Imagine if you were the person living in poverty or had just experienced an earthquake. Imagine for a moment you’re a person in a village and somebody comes and takes your photo. How do you want that interaction to be?

Esther says, “There’s a way to document things with respect that still honors that person.”

Remember to have deep discussions with your photographer regarding their personal goals, values and outlook on working in your field. Partner with the photographer who is willing to understand your mission and your purpose above their own gain. Most of all, partner with someone who will have positive interactions with others while photographing on your behalf.

Start with Story

“The biggest thing that enterprises need to start with, is they need to figure out what they want to tell a story about and why,” Esther says. “Some organizations tell me they don’t even know the stories that they have to tell. So that’s where I would start. With that conversation. Even prior to finding a photographer that suits their needs, it’s finding out what their story is and why. Ask questions and get to know the people you are working with. Every person has a story!”

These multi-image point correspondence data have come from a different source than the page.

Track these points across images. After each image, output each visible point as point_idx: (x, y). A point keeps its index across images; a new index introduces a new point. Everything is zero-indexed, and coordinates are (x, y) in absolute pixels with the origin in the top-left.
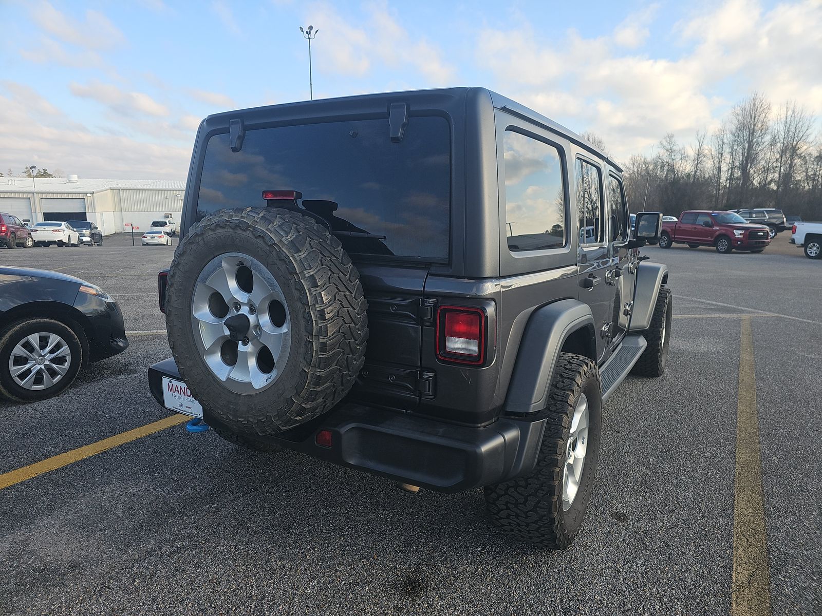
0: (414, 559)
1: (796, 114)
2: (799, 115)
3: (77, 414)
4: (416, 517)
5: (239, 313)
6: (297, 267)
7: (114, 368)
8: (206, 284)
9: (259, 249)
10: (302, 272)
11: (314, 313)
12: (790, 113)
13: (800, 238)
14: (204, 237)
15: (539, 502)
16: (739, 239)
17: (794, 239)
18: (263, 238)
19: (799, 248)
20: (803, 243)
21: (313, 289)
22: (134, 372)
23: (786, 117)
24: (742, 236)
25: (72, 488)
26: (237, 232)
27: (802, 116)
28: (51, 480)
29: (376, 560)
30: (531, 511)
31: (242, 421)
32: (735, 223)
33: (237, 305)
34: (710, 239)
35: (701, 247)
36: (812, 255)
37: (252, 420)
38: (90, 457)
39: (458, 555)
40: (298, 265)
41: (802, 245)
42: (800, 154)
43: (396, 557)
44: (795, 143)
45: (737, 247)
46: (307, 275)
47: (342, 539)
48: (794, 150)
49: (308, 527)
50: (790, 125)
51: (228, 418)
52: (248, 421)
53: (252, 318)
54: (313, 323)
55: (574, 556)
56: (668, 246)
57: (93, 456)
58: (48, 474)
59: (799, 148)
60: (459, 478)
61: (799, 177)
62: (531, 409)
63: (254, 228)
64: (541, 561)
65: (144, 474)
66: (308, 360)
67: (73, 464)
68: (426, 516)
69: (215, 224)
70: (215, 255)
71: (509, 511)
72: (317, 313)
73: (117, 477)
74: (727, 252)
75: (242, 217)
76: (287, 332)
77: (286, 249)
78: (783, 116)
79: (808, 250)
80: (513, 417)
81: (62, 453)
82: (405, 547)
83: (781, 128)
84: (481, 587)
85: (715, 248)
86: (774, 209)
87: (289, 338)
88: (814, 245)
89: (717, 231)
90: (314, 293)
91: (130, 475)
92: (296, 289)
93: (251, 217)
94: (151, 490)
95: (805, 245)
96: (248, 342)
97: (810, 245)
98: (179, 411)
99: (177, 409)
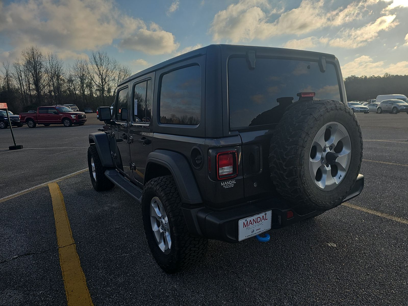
2: (55, 59)
8: (317, 141)
16: (74, 119)
24: (75, 118)
27: (57, 60)
32: (69, 112)
34: (59, 121)
35: (51, 125)
42: (61, 79)
44: (57, 73)
45: (74, 123)
56: (34, 127)
59: (59, 76)
70: (324, 125)
74: (70, 126)
85: (63, 125)
87: (350, 155)
89: (62, 116)
98: (252, 236)
99: (250, 235)
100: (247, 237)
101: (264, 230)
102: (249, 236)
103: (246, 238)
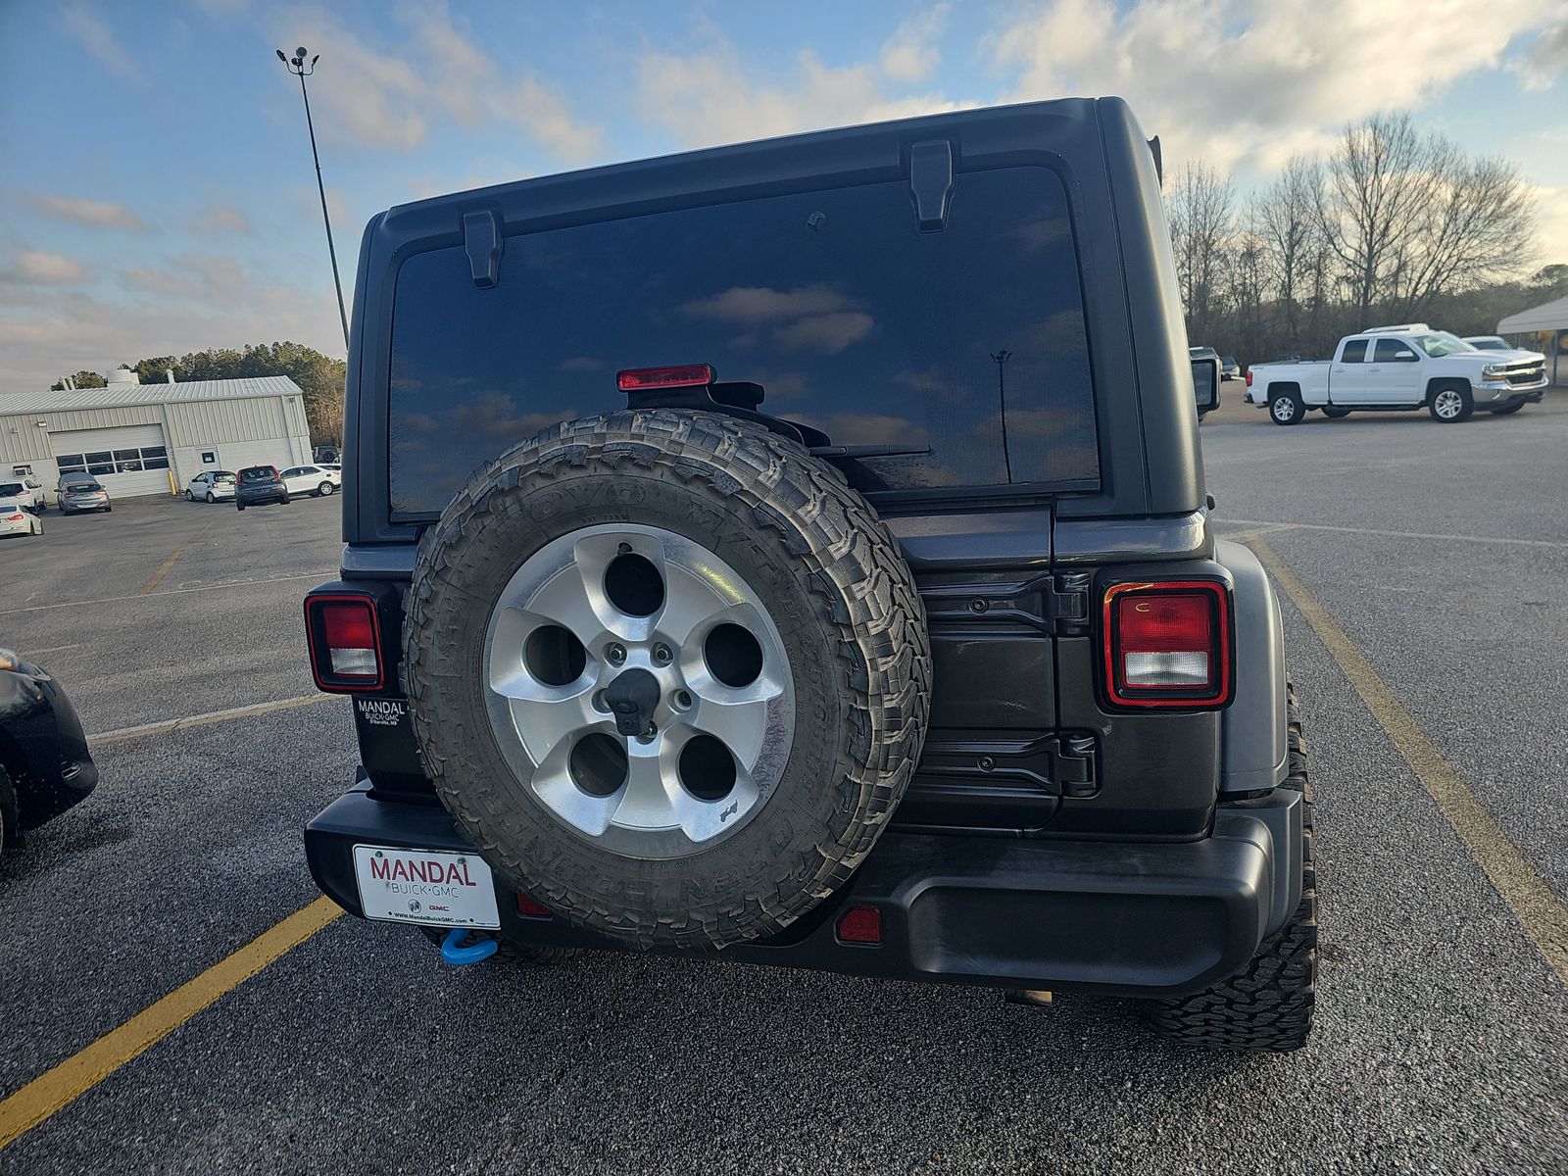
0: (1017, 1143)
1: (1204, 183)
2: (1209, 183)
3: (34, 963)
4: (961, 1042)
5: (626, 667)
6: (811, 538)
7: (69, 834)
8: (527, 608)
9: (695, 509)
10: (824, 551)
11: (866, 644)
12: (1194, 181)
13: (1260, 393)
14: (523, 494)
15: (1284, 966)
17: (1250, 395)
18: (706, 481)
19: (1262, 409)
20: (1266, 400)
21: (855, 587)
22: (125, 834)
23: (1189, 189)
25: (118, 1155)
26: (625, 472)
27: (1214, 185)
28: (52, 1148)
29: (942, 1162)
30: (1264, 988)
31: (670, 924)
33: (615, 650)
36: (1283, 419)
37: (699, 918)
38: (127, 1067)
39: (1096, 1108)
40: (812, 536)
41: (1266, 404)
42: (1218, 251)
43: (976, 1144)
44: (1207, 233)
46: (837, 556)
47: (841, 1131)
48: (1208, 245)
49: (749, 1121)
50: (1197, 203)
51: (626, 922)
52: (690, 921)
53: (664, 676)
54: (866, 668)
55: (1309, 1056)
57: (132, 1061)
58: (38, 1132)
59: (1214, 242)
60: (1211, 959)
61: (1219, 290)
62: (1275, 780)
63: (678, 460)
64: (1259, 1081)
65: (287, 1078)
66: (859, 756)
67: (91, 1093)
68: (979, 1037)
69: (555, 461)
70: (552, 537)
71: (1212, 996)
72: (873, 642)
73: (224, 1102)
75: (633, 436)
76: (780, 696)
77: (775, 499)
78: (1184, 187)
79: (1275, 411)
80: (1237, 802)
81: (47, 1069)
82: (980, 1117)
83: (1184, 210)
84: (1188, 1169)
86: (1201, 348)
87: (789, 711)
88: (1284, 401)
90: (859, 596)
91: (253, 1091)
92: (812, 592)
93: (661, 435)
94: (329, 1116)
95: (1270, 404)
96: (655, 732)
97: (1277, 403)
98: (411, 919)
99: (406, 916)
100: (393, 916)
101: (469, 923)
102: (404, 918)
103: (389, 916)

What is your story? What kind of photographs will help you tell that story? How could photographs hinder that story if done incorrectly? Have these discussions on a deep level with your photographer so you can visually communicate your values, impact and human connections in the field.

Have a Plan

Esther shares, “So, many times organizations want me to photograph and they don’t have a plan for what they want to do with those images.

“They’re just like, ‘We just need photos and we want you to come take them.’ I don’t want to photograph for an organization if they don’t have a plan for what they want to do with the images. I’d rather have them spend their money elsewhere.”

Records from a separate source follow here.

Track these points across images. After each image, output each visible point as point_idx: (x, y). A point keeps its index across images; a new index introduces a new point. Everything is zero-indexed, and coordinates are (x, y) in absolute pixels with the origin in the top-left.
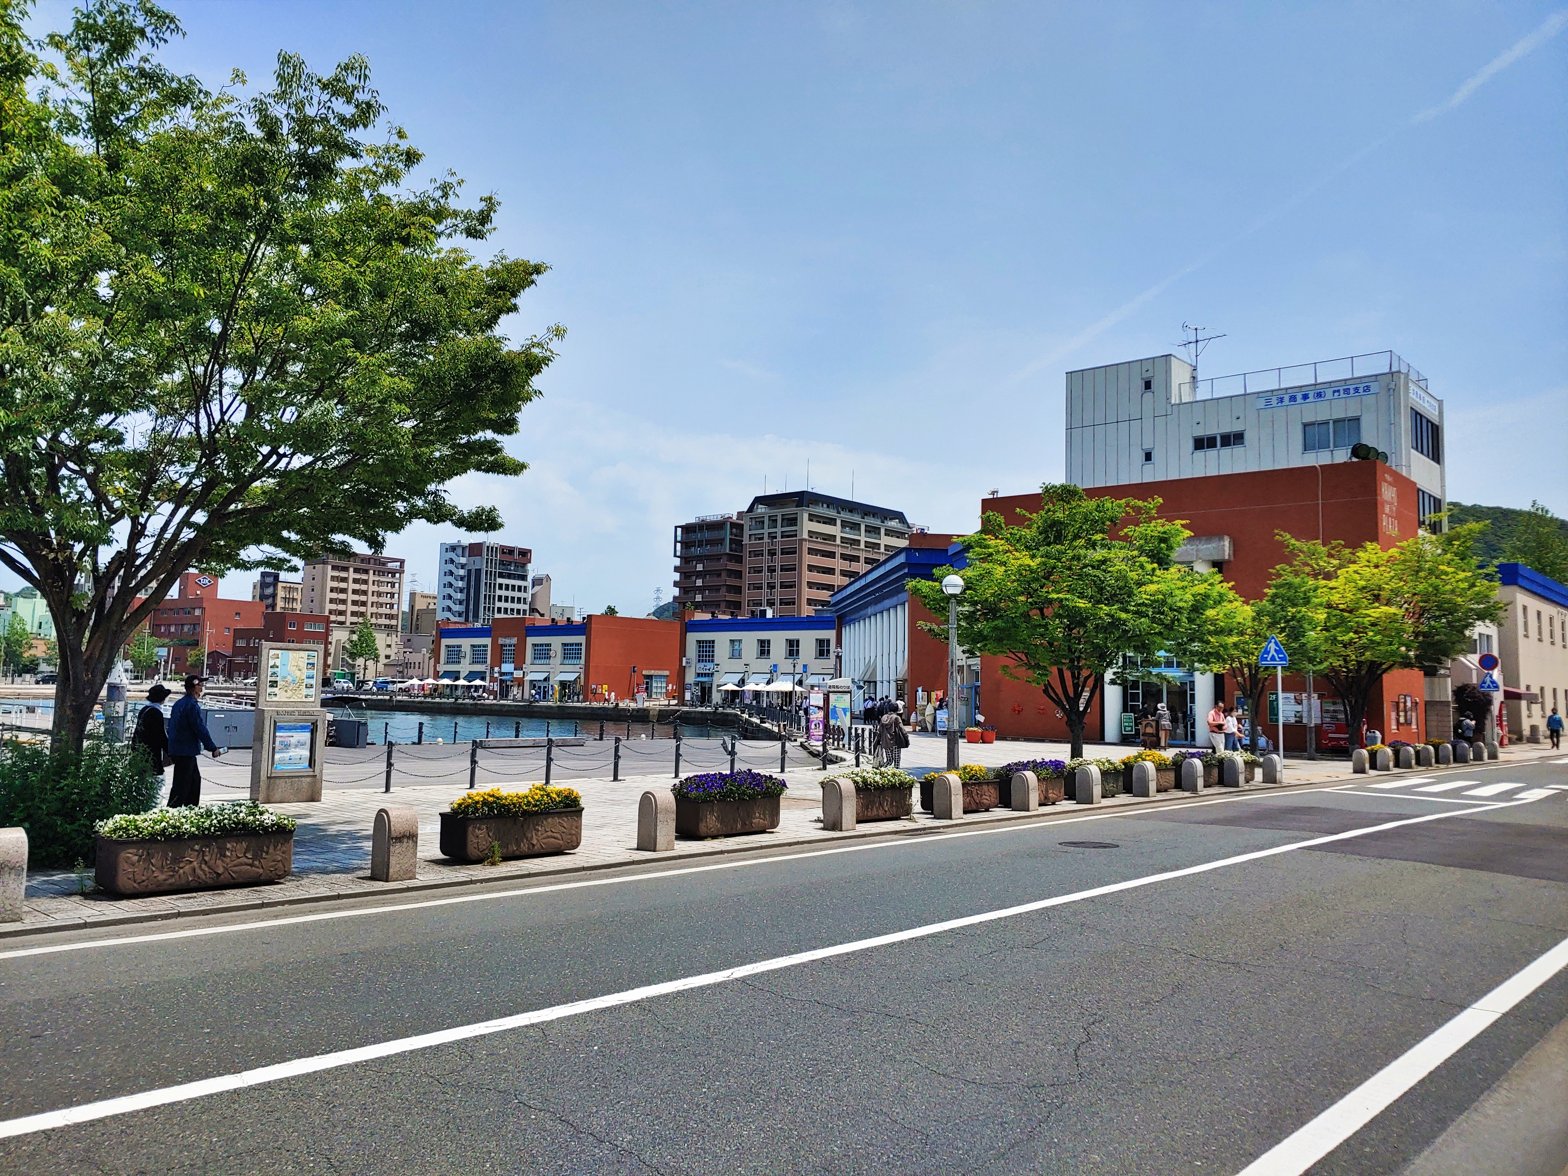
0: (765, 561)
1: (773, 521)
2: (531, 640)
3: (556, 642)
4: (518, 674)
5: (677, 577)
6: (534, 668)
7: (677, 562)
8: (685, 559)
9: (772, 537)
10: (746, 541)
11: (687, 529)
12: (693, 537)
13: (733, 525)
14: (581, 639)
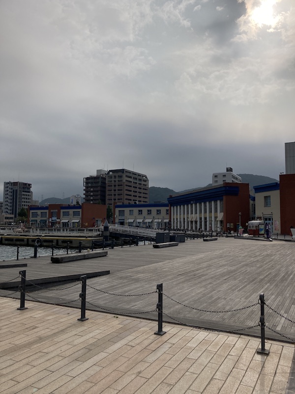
0: (113, 188)
1: (115, 177)
2: (62, 211)
3: (71, 211)
4: (58, 220)
5: (84, 192)
6: (63, 218)
7: (85, 188)
8: (87, 187)
9: (115, 181)
10: (107, 182)
11: (87, 179)
12: (90, 181)
13: (102, 178)
14: (80, 210)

Where is that story going to be housed? Is it for web material, for advertising? Share the end goal with your photographer to come up with a plan.

Hire a Smart

Esther says that she has a list of amazing videographers and photographers that she hires who she knows “can land on the ground and not be in shock. That will tell an accurate story, that will respect the people that they are there to meet with. Who can get a story quickly, within a day, so that they’re not wasting the organization’s funding.”

Remember: “Storytelling is one of the most valuable things that an organization can invest in. Essentially it’s collecting data about whether or not projects are successful. Invest in someone who knows what they’re doing and knows how to photograph a story that will help raise funds.”